The Voyage to No-Such Land
Whoops and Putty-Nose were at the seaside, playing on the shore of a beautiful, big blue bay—a bay which was really part of the big, beautiful blue ocean, where their father and mother had taken them for the summer. Whoops was a very pretty little girl with long yellow curls, and big brown eyes which were almost always wide open with surprise. She had been given her funny nickname because she always cried “Whoops!” when she saw anything that pleased her, and as almost everything pleased her she was crying “Whoops!” most of the time. Putty-Nose was her brother—a jolly, fat little fellow with a round face and a quaint snub nose in the exact middle of it so covered with big brown freckles it looked just like a lump of putty. Whoops and Putty-Nose had a very small tent, buckets, shovels, and a pop-gun, and had been playing that they were Robinson Crusoe and his good man Friday, cast away on a desert island. But after a while they got tired—it was hard work imagining oneself quite deserted when one could see home all the while! So they sat down by the water to rest and to think up some more interesting game.
All of a sudden Putty-Nose exclaimed, “Whoopsie! Look at that big, round, flat rock out in the water! Let’s wade out to it and we can pretend it’s a really truly island!”
Whoops was always ready for fun, so they waded out, carrying all their playthings in their arms with them; they pitched their tent in the very middle of the rock, and there they were, really on an island, with water all around. It was ever so much cooler than on the beach, and much more exciting, so they sat down to enjoy life and plan what to do next. Whoops had just noticed that their rock was all marked out in a diamond pattern, something like a giant checkerboard, only not colored, when she felt it begin to move smoothly and slowly through the sparkling blue waters. Whoops “whooped” in her very best manner, crying out to her brother, “Hold on tight, Putty-Nose! Our island is swimming away with us!”
Our Island Is Swimming Away With Us
And sure enough, the island was moving off to sea, making tiny ripples like those that follow in the wake of a boat. The children didn’t know what to do; they had never heard of a swimming island, and they had just about decided to become very, very frightened indeed, when a big, long, ugly head lifted itself up over the western shore of the island, turned, and looked back at them. It was exactly like the head of a turtle they had once seen, only a great many times larger, and although it was quite hideously ugly, it had a kindly humorous expression around its mouth and a merry twinkle in its eye.
“I’m Old Flipperoo, the sea-turtle,” it said by way of polite introduction, “and I’m perfectly harmless, so you mustn’t be afraid. You can stay on my back and I’ll carry you across the ocean to a place I know, and show you all the queer and wonderful things that grow there. Then I’ll bring you back safe and sound in time for supper. How does that sound?”
Now of course, Whoops and Putty-Nose said it was the one thing they wanted to do most of all, so Old Flipperoo tucked his head away out of sight again and set himself to paddling away at a great rate.

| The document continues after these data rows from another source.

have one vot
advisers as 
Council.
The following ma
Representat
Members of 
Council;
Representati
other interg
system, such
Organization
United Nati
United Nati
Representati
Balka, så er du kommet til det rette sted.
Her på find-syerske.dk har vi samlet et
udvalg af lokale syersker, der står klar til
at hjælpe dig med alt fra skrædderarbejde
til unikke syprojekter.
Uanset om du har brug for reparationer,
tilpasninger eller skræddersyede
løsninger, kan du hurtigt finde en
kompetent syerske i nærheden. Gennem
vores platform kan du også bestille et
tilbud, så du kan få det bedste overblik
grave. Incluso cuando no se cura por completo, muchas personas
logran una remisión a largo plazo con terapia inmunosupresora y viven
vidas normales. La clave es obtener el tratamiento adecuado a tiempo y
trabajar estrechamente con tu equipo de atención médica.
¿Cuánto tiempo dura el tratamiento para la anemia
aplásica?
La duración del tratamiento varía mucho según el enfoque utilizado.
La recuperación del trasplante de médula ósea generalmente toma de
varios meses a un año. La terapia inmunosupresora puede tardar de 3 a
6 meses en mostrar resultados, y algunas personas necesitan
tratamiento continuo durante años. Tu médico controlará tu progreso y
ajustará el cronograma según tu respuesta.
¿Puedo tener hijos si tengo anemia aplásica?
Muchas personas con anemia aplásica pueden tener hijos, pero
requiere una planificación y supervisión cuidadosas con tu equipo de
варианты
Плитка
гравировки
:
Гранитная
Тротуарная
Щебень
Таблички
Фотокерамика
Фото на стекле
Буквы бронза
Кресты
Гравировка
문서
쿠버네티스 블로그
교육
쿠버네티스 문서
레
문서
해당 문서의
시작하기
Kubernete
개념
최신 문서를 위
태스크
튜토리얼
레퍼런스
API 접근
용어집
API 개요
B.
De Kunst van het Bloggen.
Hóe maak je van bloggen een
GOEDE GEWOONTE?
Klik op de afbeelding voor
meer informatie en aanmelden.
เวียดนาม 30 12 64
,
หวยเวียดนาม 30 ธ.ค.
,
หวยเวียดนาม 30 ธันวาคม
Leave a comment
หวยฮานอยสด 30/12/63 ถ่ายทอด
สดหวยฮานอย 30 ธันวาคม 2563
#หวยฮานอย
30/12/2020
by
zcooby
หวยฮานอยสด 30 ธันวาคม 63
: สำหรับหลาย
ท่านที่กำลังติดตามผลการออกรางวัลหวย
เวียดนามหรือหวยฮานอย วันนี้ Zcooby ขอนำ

The mariners were soon so far out to sea that they could no longer see land, and when they passed close by the great sea-going vessels and trans-oceanic liners, all the people on their decks ran to the rail to look at the queer flat boat and its very youthful passengers. Everybody waved and called greetings to the children, and the children waved back, and shouted “Ship ahoy!” which they knew was the polite thing to do.
After a long, long voyage they sighted a land almost completely covered with the queerest looking trees. Flipperoo swam into a quiet bay and waddled right up on the sand, so that Whoops and Putty-Nose were able to step ashore without even wetting their feet. “I’ll lie here in the sun and take a nap,” said the turtle, “and you children start off on a journey of discovery. Nothing in this strange country will hurt you, although you will be surprised at many of the things you will see. Only be sure to come back here to me when you hear the Tick-Tock bird calling, ‘Five o’clock!’, or we’ll all be late for supper.”